The Queen's Medical Centre (QMC) was visited by HRH the Duchess of Gloucester in November, where she unveiled a bronze sculpture dedicated to all the deceased organ and tissue donors who gave the gift of life in their death. A 'Circle of Life' memorial will be erected near the medical school at the QMC.
Last year (2010/11) was a record year for the organ donation team at the Trust with more organ donors than any other trust in the Midlands. More than 55 patients benefited from transplants Royal recognition for organ donation success from 17 deceased donors, representing a 90 per cent increase on 2009/10.
A memorial service was held at Winchester Cathedral in October to remember all those who have died and donated their organs for transplant.
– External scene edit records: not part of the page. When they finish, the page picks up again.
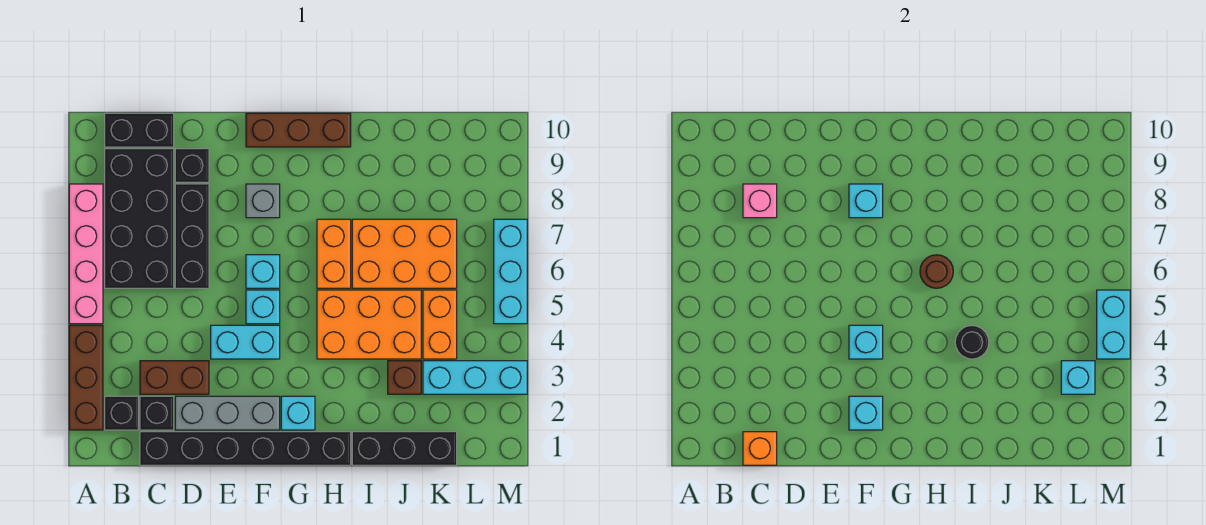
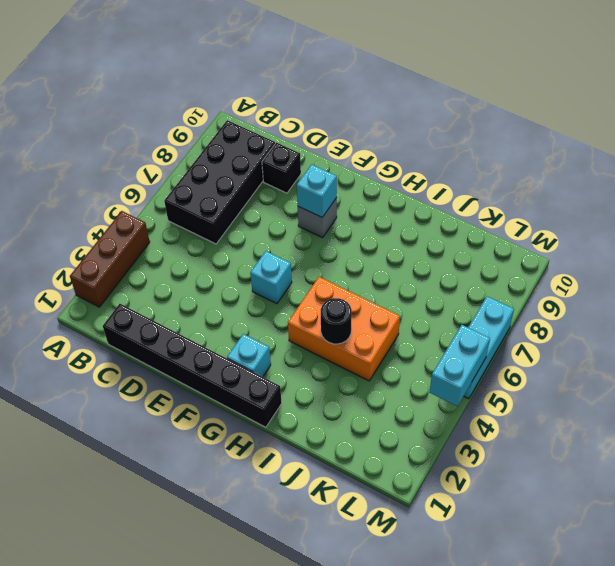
none -> pink 1x4 brick [69,184,103,324]
none -> black 1x1 brick [105,396,138,430]
none -> black 1x2 brick [105,113,174,147]
none -> black 1x1 brick [140,396,174,430]

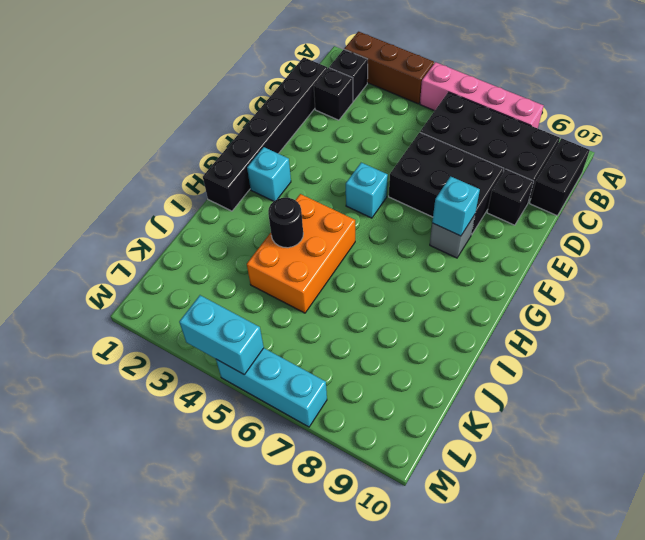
black 2x3 brick [389,132,504,235] -> black 1x3 brick [175,184,209,288]
none -> brown 1x2 brick [140,361,209,394]
none -> grey 1x3 brick [175,396,280,430]
none -> cyan 1x2 brick [211,325,280,359]
none -> cyan 1x1 brick [246,255,280,288]

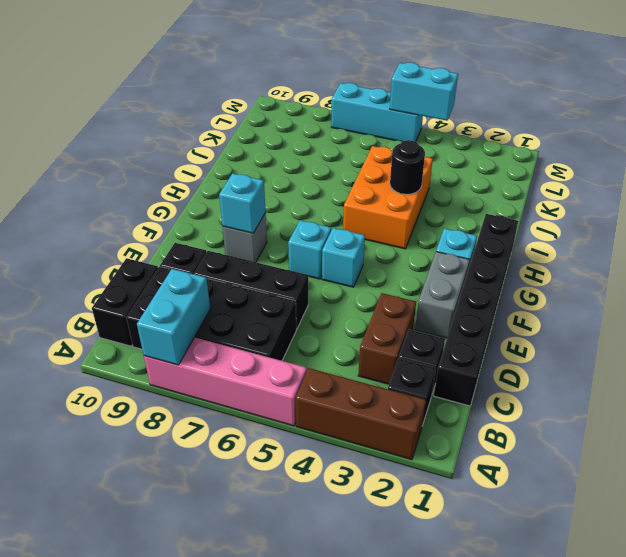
cyan 1x2 brick [137,269,210,365] -> cyan 1x2 brick moved to [211,325,280,359]
grey 1x2 brick [415,252,470,338] -> grey 1x3 brick [175,396,280,430]
none -> brown 1x3 brick [246,113,351,147]
none -> orange 1x2 brick [317,219,351,288]
none -> black 1x3 brick [352,432,457,465]
none -> orange 2x3 brick [352,219,457,288]

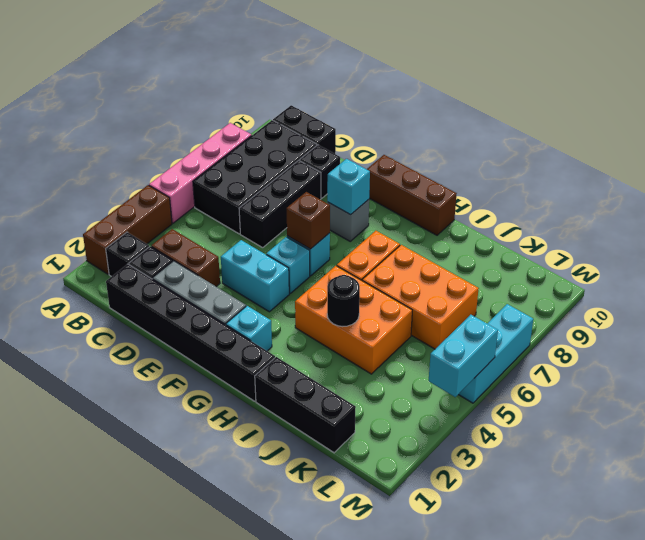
brown 1x1 brick [287,192,330,249] -> brown 1x1 brick moved to [388,361,421,394]
none -> cyan 1x3 brick [423,361,527,394]
none -> orange 1x2 brick [423,290,457,359]
none -> orange 1x1 brick [743,432,777,465]
none -> pink 1x1 brick [743,184,777,218]

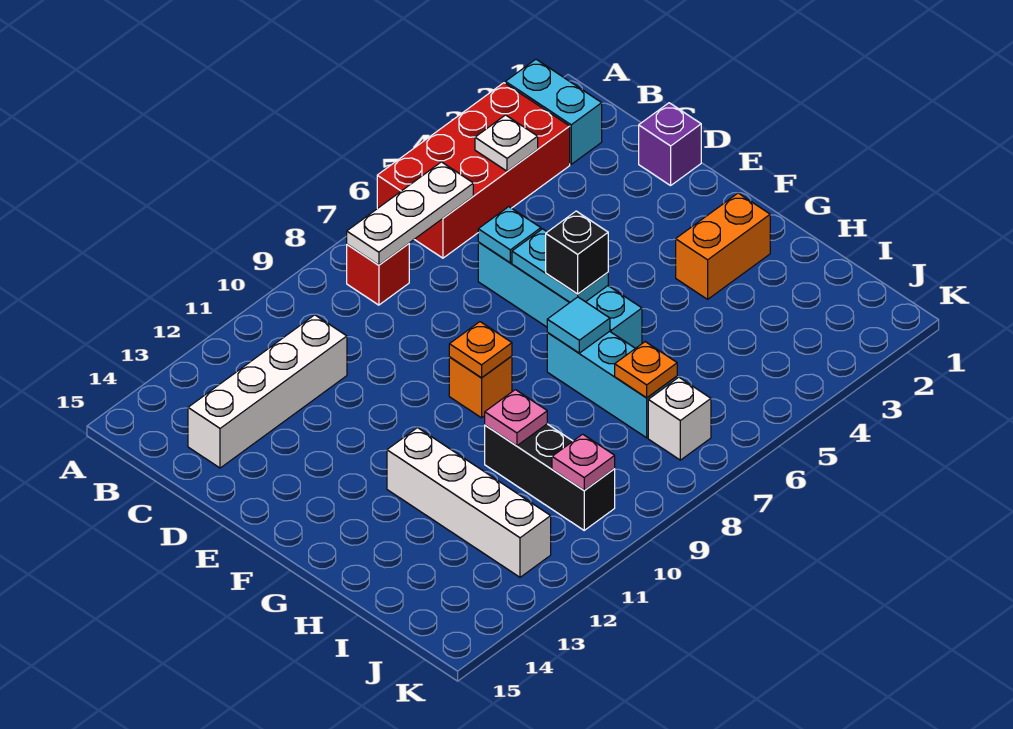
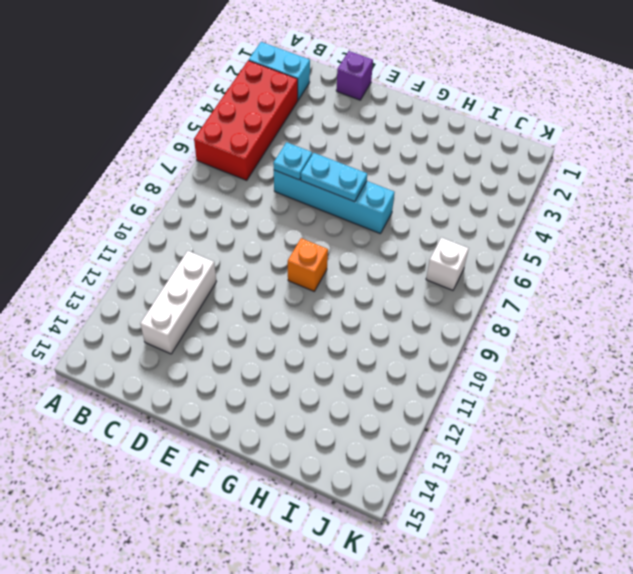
white 1x3 brick [140,251,216,354] -> white 1x4 brick [188,315,347,468]
none -> red 1x1 brick [347,244,409,305]
none -> orange 1x2 brick [676,193,770,299]
none -> cyan 1x3 brick [547,331,677,438]

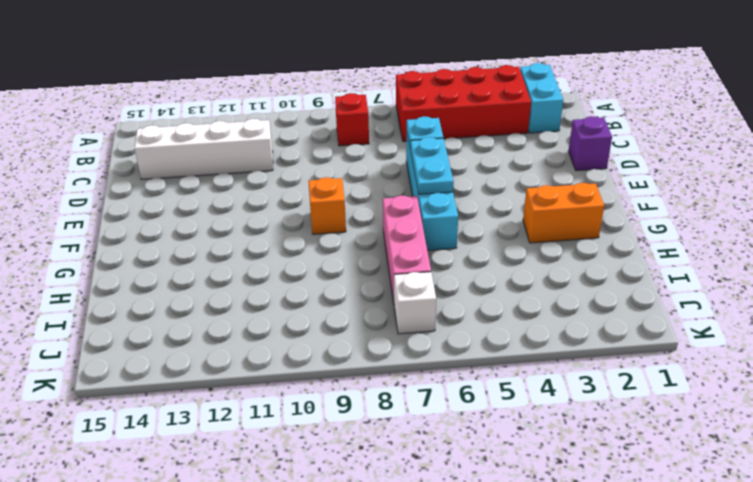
pink 1x3 brick [383,195,431,302] -> cyan 1x3 brick [547,331,677,438]
none -> white 1x4 brick [387,428,551,577]
none -> black 1x3 brick [485,424,615,530]
none -> white 1x1 plate [475,115,538,171]

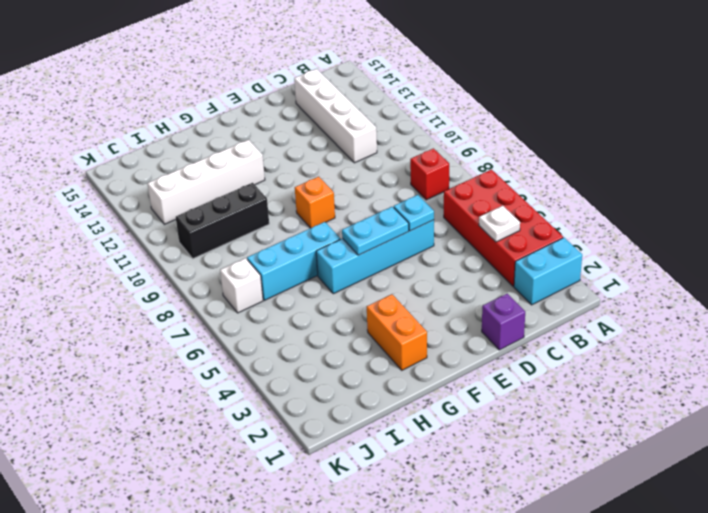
none -> white 1x3 plate [347,162,473,265]
none -> orange 1x1 plate [449,322,512,378]
none -> cyan 1x1 tile [547,297,610,353]

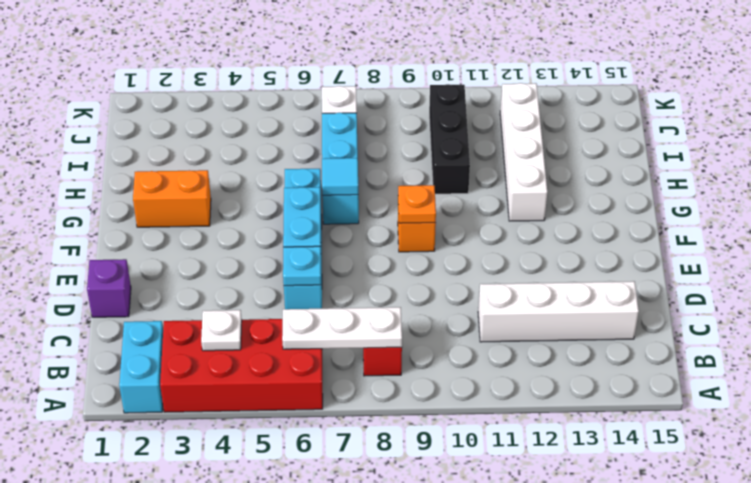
none -> pink 1x1 plate [485,390,547,446]
none -> orange 1x1 plate [615,342,677,398]
none -> pink 1x1 plate [552,434,615,490]

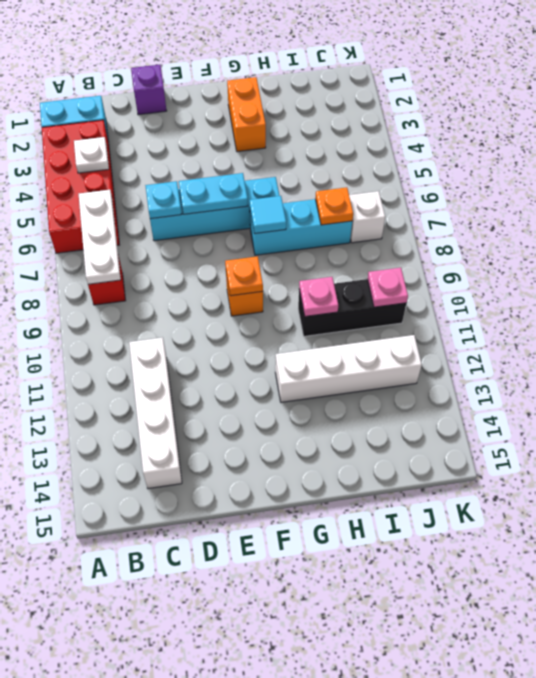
none -> black 1x1 brick [546,211,608,294]

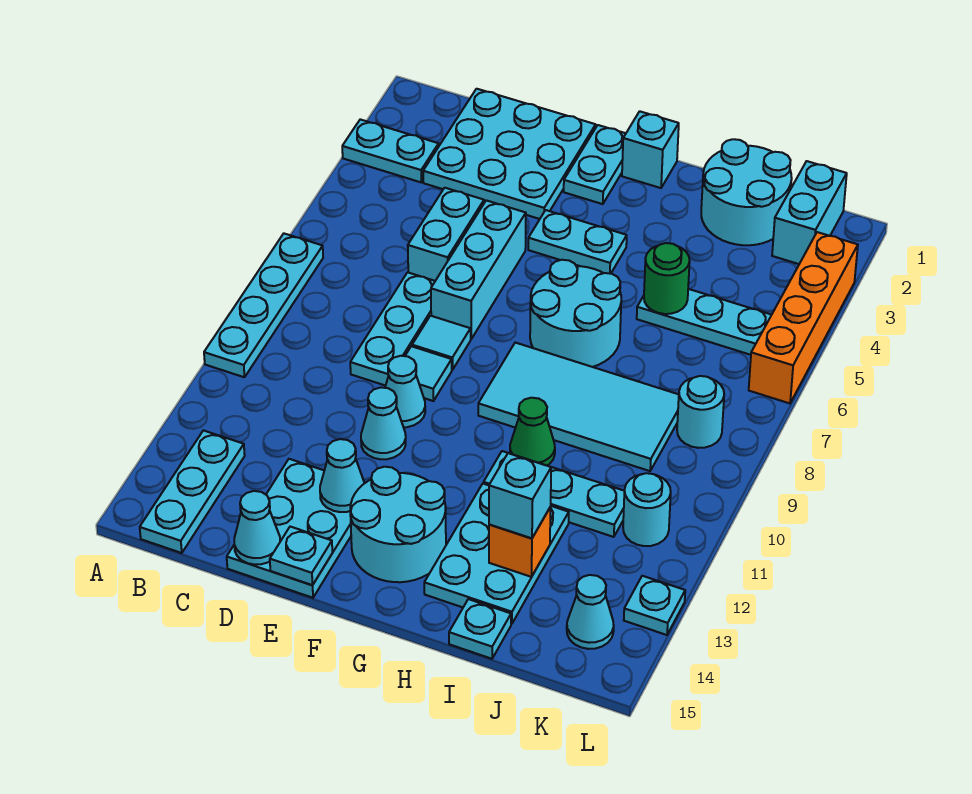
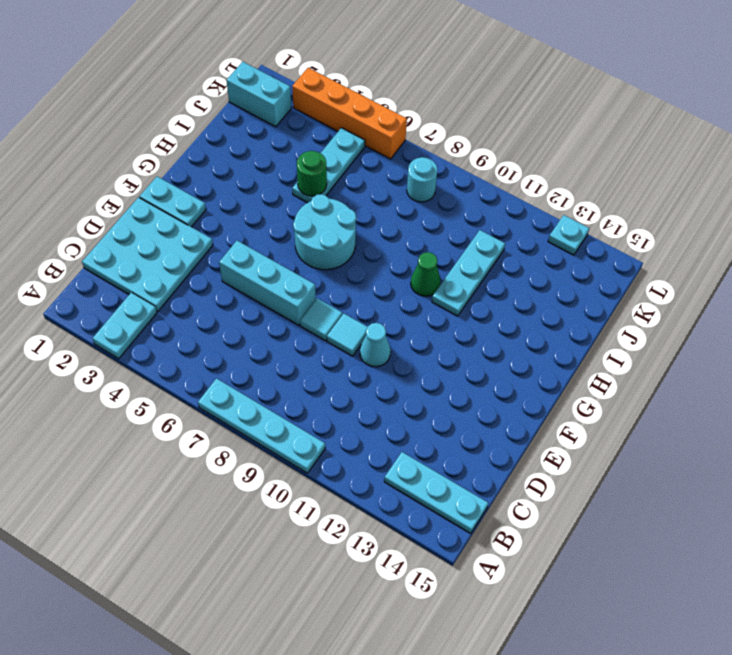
none -> cyan 1x2 brick [408,188,484,281]
none -> cyan 1x3 plate [350,272,435,386]
none -> cyan 2x3 plate [227,459,351,598]
none -> cyan 1x1 cone [361,387,406,459]

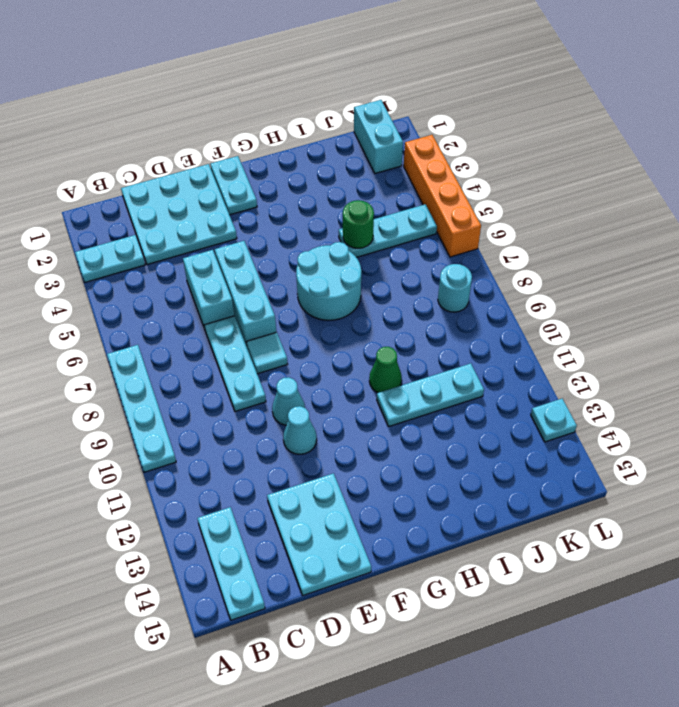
none -> cyan 1x1 tile [405,346,452,401]
none -> cyan 1x2 plate [528,210,627,274]
none -> cyan 2x2 round brick [350,467,446,582]
none -> cyan 1x1 brick [622,111,679,188]

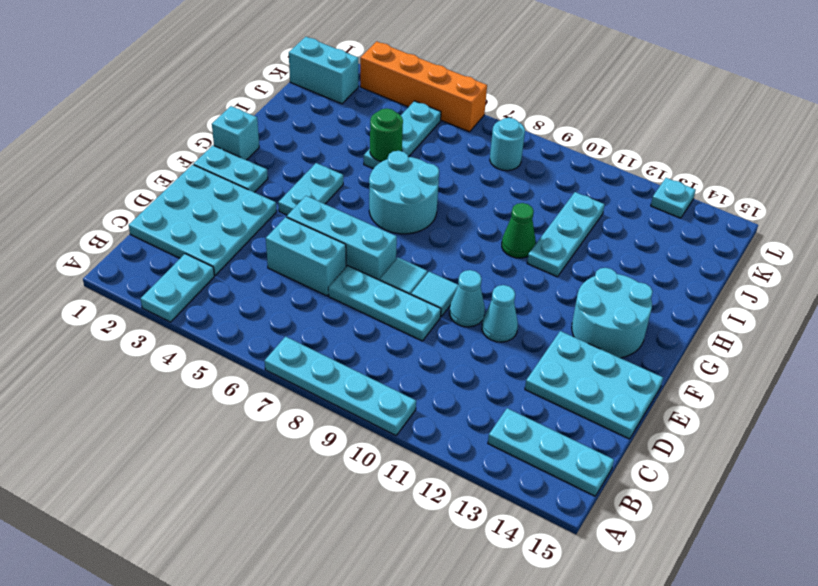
none -> cyan 2x4 tile [478,343,679,471]
none -> cyan 2x3 plate [424,484,569,624]
none -> cyan 2x2 round brick [701,139,792,245]
none -> cyan 1x1 plate [449,599,511,659]

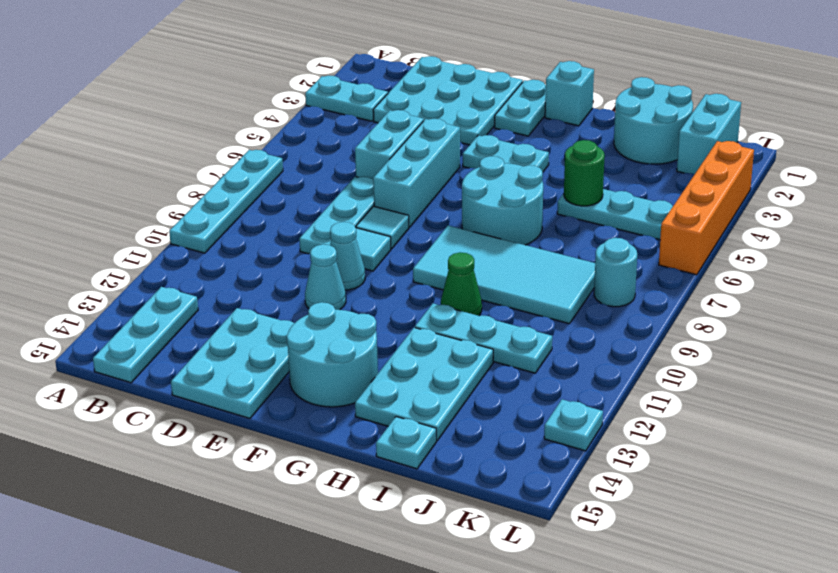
none -> cyan 1x1 round brick [623,473,671,546]
none -> cyan 1x1 cone [567,575,614,649]
none -> cyan 1x1 cone [234,491,280,565]
none -> cyan 1x1 cone [320,439,365,512]

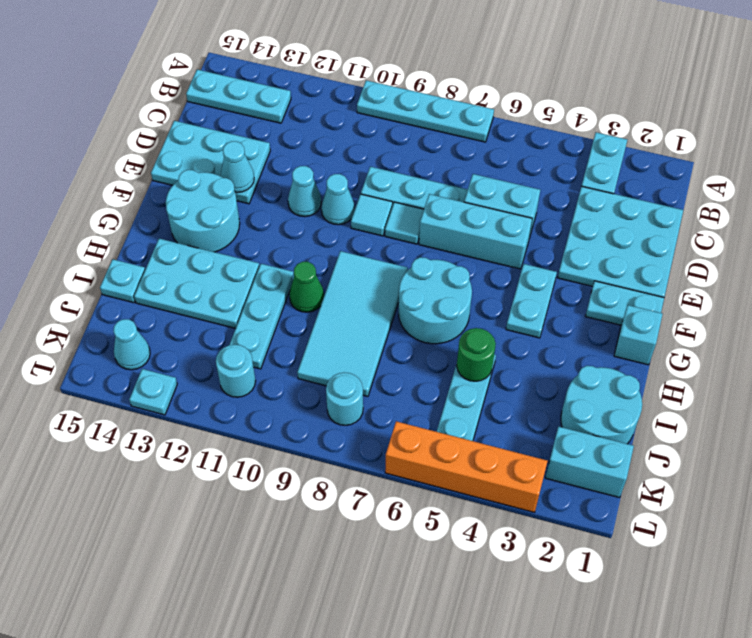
none -> cyan 1x1 cone [234,491,280,565]
none -> cyan 1x1 plate [270,527,332,585]
none -> orange 1x1 brick [489,507,551,577]
none -> cyan 1x1 brick [489,453,551,538]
More than 150 people from across the country gathered to give thanks for the lives of those who had helped others in death.
Men who have had sex with men (MSM) will no longer be excluded from giving blood, providing they meet other donor selection criteria. The ban has been lifted following an evidence-based review by the Advisory Committee on the Safety of Blood, Tissues and Organs (SaBTO).
Men whose last sexual contact with another man was more than 12 months ago will now be able to donate, if they meet the other donor selection criteria. Men who have had anal or oral sex with another man in the past 12 months, with or without a condom, are still asked not to donate blood.
The change brings MSM in line with other groups who are deferred from giving blood for 12 months due to infection risks associated with sexual behaviours.
Dr Lorna Williamson, NHSBT's medical and research director, says, "Our priority as a blood service is to provide a safe and sufficient supply of blood for patients. We welcome this review and its conclusions."
The latest annual report from SHOT (Serious Hazards of Transfusion) has shown that blood transfusions are now safer than ever. Last year was the first year in which there were no confirmed cases of transfusion-transmitted infection. There was also a 29 per cent reduction in the number of reported incidents of the wrong blood or blood products being given to patients.